В Париже даже дождь прекрасен.
Кадр из фильма «Полночь в Париже»
В Москве прошел фестиваль «Осенняя эйфория», в программу которого киновед Андрей Плахов включает самые яркие авторские картины года. Например, «Полночь в Париже» Вуди Аллена и «Гавр» Аки Каурисмяки. Обоих мэтров – манхэттенского неврастеника и мрачного финна – потянуло во Францию, оба так или иначе обращаются к прошлому как к источнику вдохновения.
Недавно мы уже видели фильм Вуди Аллена про то, как быстро иной раз способна старушка Европа свести американцев с пути истинного, закружить в вихре страстей. «Полночь в Париже» в фабуле своей наследует «Вики Кристине Барселоне». Там две американские туристочки приехали любоваться хрестоматийными красотами города Гауди, да и влюбились без памяти в грубоватого мачо – а одна из них, между прочим, без пяти минут жена респектабельного и перспективного гражданина США. В новом фильме успешный голливудский сценарист с амбициями писателя оказывается в Париже, где воздух пропитан токами творчества, а каждый угол освящен памятью о бродивших мимо поэтах и художниках. Летит к чертям выгодная и казавшаяся непоколебимой помолвка, и, главное, нет пути назад – в комфортабельный ад поточного сценарного производства. Тут каждый вечер в час назначенный за ним приезжает старинная машина и увозит от невесты-мещанки, тещи-барахольщицы и тестя-бизнесмена в компанию бесшабашных супругов Фицджеральдов, мрачноватого романиста-буяна Хемингуэя, закомплексованного начинающего режиссера Бунюэля и, наконец, громогласной критикессы Гертруды Стайн. Они пьют и гуляют ночи напролет, частенько дерутся и норовят утопиться в Сене, но не мыслят жизни без искусства – тем и милы они сердцу недобитого Голливудом Гила, пришельца из 2010-х.
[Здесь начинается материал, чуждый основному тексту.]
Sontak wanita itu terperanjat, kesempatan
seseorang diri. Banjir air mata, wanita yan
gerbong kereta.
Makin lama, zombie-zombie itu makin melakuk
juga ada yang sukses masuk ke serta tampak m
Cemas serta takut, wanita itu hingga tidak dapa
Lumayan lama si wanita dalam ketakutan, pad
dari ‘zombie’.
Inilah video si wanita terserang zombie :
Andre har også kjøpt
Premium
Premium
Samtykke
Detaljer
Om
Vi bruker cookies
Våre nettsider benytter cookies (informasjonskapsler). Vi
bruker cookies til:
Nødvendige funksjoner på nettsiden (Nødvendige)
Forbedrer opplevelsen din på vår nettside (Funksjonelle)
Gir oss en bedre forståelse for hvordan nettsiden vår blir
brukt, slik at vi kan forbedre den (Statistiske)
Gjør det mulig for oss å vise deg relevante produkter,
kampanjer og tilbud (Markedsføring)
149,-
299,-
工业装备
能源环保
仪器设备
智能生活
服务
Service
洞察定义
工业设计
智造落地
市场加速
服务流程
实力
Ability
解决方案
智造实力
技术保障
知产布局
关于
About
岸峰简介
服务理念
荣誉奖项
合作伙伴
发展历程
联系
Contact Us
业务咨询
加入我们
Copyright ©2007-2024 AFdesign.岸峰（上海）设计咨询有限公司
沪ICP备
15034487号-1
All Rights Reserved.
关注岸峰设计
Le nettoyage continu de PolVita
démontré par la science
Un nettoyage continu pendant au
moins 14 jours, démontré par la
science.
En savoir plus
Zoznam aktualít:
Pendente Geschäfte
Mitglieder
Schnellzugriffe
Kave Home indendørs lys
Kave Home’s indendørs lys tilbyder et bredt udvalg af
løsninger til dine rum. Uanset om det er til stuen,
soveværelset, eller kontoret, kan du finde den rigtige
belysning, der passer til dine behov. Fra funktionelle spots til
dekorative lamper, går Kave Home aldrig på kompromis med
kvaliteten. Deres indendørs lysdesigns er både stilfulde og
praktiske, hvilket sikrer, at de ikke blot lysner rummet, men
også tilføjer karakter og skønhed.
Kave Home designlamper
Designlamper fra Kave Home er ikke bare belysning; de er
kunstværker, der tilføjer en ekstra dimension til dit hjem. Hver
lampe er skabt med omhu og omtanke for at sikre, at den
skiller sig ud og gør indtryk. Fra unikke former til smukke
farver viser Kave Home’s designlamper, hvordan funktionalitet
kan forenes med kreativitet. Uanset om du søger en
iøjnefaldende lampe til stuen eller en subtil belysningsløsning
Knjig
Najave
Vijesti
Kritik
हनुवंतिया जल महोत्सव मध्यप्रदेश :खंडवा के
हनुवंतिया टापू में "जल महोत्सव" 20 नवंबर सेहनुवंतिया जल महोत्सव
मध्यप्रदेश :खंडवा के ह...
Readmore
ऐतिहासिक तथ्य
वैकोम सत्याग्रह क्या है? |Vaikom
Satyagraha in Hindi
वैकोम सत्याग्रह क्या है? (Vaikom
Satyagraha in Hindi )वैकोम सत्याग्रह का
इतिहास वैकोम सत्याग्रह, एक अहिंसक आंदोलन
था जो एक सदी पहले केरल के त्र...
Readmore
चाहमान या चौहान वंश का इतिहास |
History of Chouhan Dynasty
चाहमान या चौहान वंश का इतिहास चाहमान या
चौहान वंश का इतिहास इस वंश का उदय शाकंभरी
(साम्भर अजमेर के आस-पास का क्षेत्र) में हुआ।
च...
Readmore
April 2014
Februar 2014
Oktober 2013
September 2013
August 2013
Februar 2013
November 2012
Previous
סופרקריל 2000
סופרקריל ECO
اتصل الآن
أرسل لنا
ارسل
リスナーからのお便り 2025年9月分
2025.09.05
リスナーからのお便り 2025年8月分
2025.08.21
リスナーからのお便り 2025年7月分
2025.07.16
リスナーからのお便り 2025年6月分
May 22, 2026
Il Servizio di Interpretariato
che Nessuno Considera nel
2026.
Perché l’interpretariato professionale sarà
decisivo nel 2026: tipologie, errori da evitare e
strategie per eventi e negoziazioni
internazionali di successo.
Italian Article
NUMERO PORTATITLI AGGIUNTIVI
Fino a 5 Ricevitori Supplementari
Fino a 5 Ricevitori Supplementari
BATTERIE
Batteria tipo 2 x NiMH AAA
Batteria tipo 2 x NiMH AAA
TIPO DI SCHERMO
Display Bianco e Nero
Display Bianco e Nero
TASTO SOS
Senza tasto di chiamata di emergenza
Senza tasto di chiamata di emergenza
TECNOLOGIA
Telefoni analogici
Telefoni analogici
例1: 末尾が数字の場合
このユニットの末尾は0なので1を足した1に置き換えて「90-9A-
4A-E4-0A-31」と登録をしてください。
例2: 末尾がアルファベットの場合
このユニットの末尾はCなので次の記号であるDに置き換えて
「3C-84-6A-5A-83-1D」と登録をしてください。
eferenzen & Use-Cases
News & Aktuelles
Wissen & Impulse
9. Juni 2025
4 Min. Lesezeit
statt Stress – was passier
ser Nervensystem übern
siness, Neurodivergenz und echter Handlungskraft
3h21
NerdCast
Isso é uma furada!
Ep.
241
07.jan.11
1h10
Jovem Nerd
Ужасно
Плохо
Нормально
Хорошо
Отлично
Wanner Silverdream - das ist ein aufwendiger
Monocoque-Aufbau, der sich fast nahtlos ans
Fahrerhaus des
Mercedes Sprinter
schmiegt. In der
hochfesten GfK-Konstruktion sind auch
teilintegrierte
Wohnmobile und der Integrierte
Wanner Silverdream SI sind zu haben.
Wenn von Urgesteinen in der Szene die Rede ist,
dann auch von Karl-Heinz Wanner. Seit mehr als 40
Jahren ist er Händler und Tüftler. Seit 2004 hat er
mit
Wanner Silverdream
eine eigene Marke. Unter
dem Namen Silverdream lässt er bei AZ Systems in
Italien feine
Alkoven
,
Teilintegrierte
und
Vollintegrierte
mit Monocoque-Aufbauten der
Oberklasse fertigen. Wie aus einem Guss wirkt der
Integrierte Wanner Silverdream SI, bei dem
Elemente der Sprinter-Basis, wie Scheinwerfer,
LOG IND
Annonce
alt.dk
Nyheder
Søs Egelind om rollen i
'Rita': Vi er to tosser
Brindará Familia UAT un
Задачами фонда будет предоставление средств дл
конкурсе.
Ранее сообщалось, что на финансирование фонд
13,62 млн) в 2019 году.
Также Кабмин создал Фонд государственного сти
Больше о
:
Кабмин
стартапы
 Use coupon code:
На самом деле, именно путешествие во времени – соль этого философского анекдота Вуди Аллена, а Париж составляет самый выигрышный фон. Ведь французская столица – словно запасник театральных декораций, в ней найдется узнаваемый задник для драмы из любой эпохи. Нашему современнику Гилу золотым веком кажется Париж 1900–1910-х, туда он и «ныряет». Там влюбляется в прелестницу с Монмартра в исполнении обворожительной Марион Котийяр. В какой-то момент она утащит его в свое заветное – в «бель эпок», за столик в «Мулен Руж», в компанию Тулуз-Лотрека и Гогена – те станут ворчать, что настоящая жизнь была в эпоху Ренессанса┘ Меняются формы жизни, но не человеческая природа – во все эпохи он недоволен текущим моментом и искренне считает, что опоздал родиться во времена рыцарей или кавалеров в пудреных париках.
Портовый Гавр в фильме Аки Каурисмяки какой-то немножко сказочный, условный. Местом действия мог бы стать любой приморский город Европы, где в доках прячутся беженцы-африканцы. Это проблема последнего десятилетия, но между тем Каурисмяки намеренно тушует приметы современности. В атмосфере картины множество отсылок к прошлому, причем такому, каким мы представляем его по французской киноклассике. В исполнении Андре Вильмса главный герой неподвижностью лица, повадкой напоминает Жана Габена, а его супругу зовут Арлетти. Маленький Шербур напоминают улочки этого экранного Гавра – те же семейные лавки, мастерские. Столь же добрые и романтичные люди на них живут. Кстати, это мир пожилых людей. Единственный ребенок здесь – темнокожий мальчишка, которого удалось спрятать в ходе облавы пожилому чистильщику обуви. Его укрывают от посторонних глаз все соседи, и тут снова приходят на ум ассоциации со знаменитым киноэпизодом из фильма «Цирк», когда негритенка бережно передают из рук в руки космополитичные советские циркачи. И финал Каурисмяки сочинил ужасно несовременный – добро в нем побеждает зло, инспектор полиции вдруг встает на сторону укрывателей и дает капитану маленькой яхты вывезти в трюме мальчишку в Лондон, к его матери.
«Гавр» получил приз ФИПРЕССИ на Каннском фестивале и номинирован на «Оскар» от Финляндии. В отличие от фильмов Вуди Аллена, предстающих каждый раз сериями нескончаемой человеческой комедии, «Гавр» кажется если и не итогом, то завершением целой эпохи в творчестве Каурисмяки. Сказочность формы обманчива. За ней – не то бегство от настоящего, не то прощание с человечностью, уютом старой Европы.